Open the dialogue internally. Ask your team how they feel about the current provider. This could be a structured meeting, a quick pulse survey, or even informal check-ins. Often, staff feel the same frustrations but have been quiet about them, assuming it is “just part of the process.”
Bring in a consultant. If internal bandwidth is the issue, consider a short-term project manager or consultant to vet providers, manage timelines, or lead the transition. This is especially helpful for stretched teams that want change but do not have capacity to drive it.
Build a rubric. Create a simple evaluation framework for your current provider: Are deadlines being met? Are issues resolved promptly? Are they improving over time or staying stagnant? Putting metrics to the relationship can surface insights you might otherwise dismiss.
Give yourself permission to expect more. This is perhaps the hardest, and most important, step. You deserve a partner who listens, who improves, who aligns with your goals. Your team deserves to work with someone who makes the job easier, not harder.

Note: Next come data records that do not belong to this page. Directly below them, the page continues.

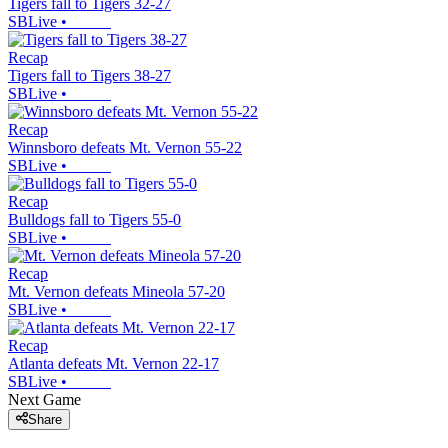
Tigers fall to Tigers 32-27
SBLive
•
Recap
Tigers fall to Tigers 38-27
SBLive
•
Recap
Winnsboro defeats Mt. Vernon 55-22
SBLive
•
Recap
Bulldogs fall to Tigers 55-0
SBLive
•
Recap
Mt. Vernon defeats Mineola 57-20
SBLive
•
Recap
Atlanta defeats Mt. Vernon 22-17
SBLive
•
Next Game
Share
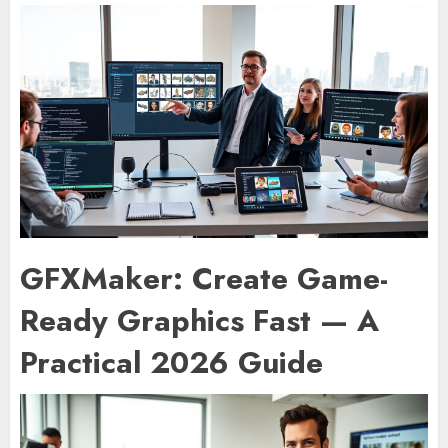
GFXMaker: Create Game-
Ready Graphics Fast — A
Practical 2026 Guide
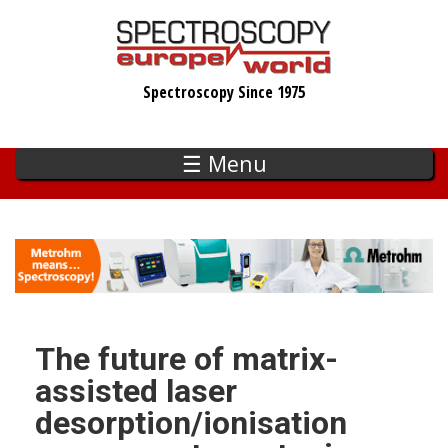
Skip
to
main
Spectroscopy Since 1975
content
☰ Menu
The future of matrix-
assisted laser
desorption/ionisation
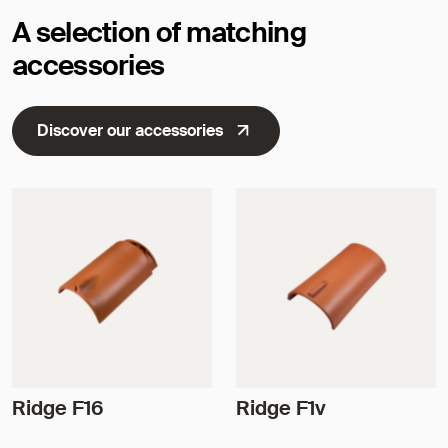
A selection of matching
accessories
Discover our accessories
Ridge F16
Ridge F1v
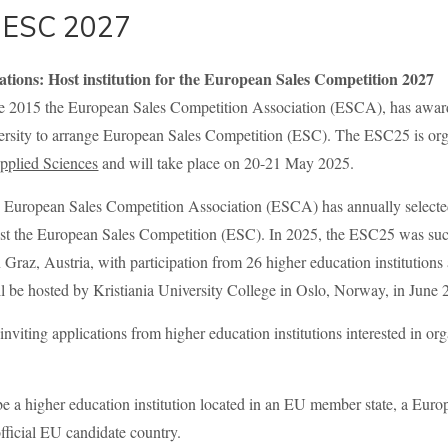
r ESC 2027
cations: Host institution for the European Sales Competition 2027
ce 2015 the European Sales Competition Association (ESCA), has awarde
rsity to arrange European Sales Competition (ESC). The ESC25 is or
Applied Sciences
and will take place on 20-21 May 2025.
e European Sales Competition Association (ESCA) has annually selecte
host the European Sales Competition (ESC). In 2025, the ESC25 was suc
z, Austria, with participation from 26 higher education institutions 
 be hosted by Kristiania University College in Oslo, Norway, in June 
viting applications from higher education institutions interested in o
e a higher education institution located in an EU member state, a Eur
official EU candidate country.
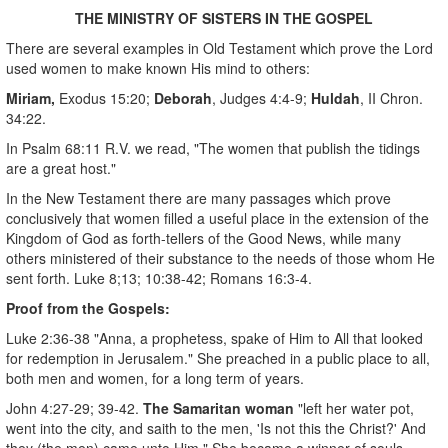
THE MINISTRY OF SISTERS IN THE GOSPEL
There are several examples in Old Testament which prove the Lord
used women to make known His mind to others:
Miriam,
Exodus 15:20;
Deborah
, Judges 4:4-9;
Huldah
, II Chron.
34:22.
In Psalm 68:11 R.V. we read, "The women that publish the tidings
are a great host."
In the New Testament there are many passages which prove
conclusively that women filled a useful place in the extension of the
Kingdom of God as forth-tellers of the Good News, while many
others ministered of their substance to the needs of those whom He
sent forth. Luke 8;13; 10:38-42; Romans 16:3-4.
Proof from the Gospels:
Luke 2:36-38 "Anna, a prophetess, spake of Him to All that looked
for redemption in Jerusalem." She preached in a public place to all,
both men and women, for a long term of years.
John 4:27-29; 39-42.
The Samaritan woman
"left her water pot,
went into the city, and saith to the men, 'Is not this the Christ?' And
they (the men) came unto Him." She became a winner of souls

Here's the harder truth: higher education models the behaviors we expect students to tolerate. We expect students to push through when systems are clunky. To wait patiently when communication breaks down. To trust that we’ll eventually get it right. But that’s exactly what we do with our service providers and it’s a pattern that trickles down. When we accept subpar service, we’re not just absorbing the burden internally, we’re passing it downstream. We are indirectly asking students to give us the same grace and patience we’ve already extended to our vendors. And we should not expect them to.
I’ve watched students walk away from institutions at the very end of their programs, fully aware that transferring would delay their graduation and increase their costs. But they left anyway. Not because they couldn’t manage the coursework, but because they refused to keep investing in a system that didn’t invest in them. They prioritized themselves (as they should).
When we stay in partnerships that no longer work, we’re not just protecting the status quo. We’re normalizing it. And we’re signaling to our students that they should do the same; that disappointment, delay, and misalignment are just part of the deal. But they’re not. Or at least, they shouldn’t be. Breaking up is hard. Starting over is hard. But staying in the wrong partnership, out of habit, fear, or misplaced loyalty, is what truly holds us back.
We can expect more. And we should. For ourselves. For our teams. And especially for our students.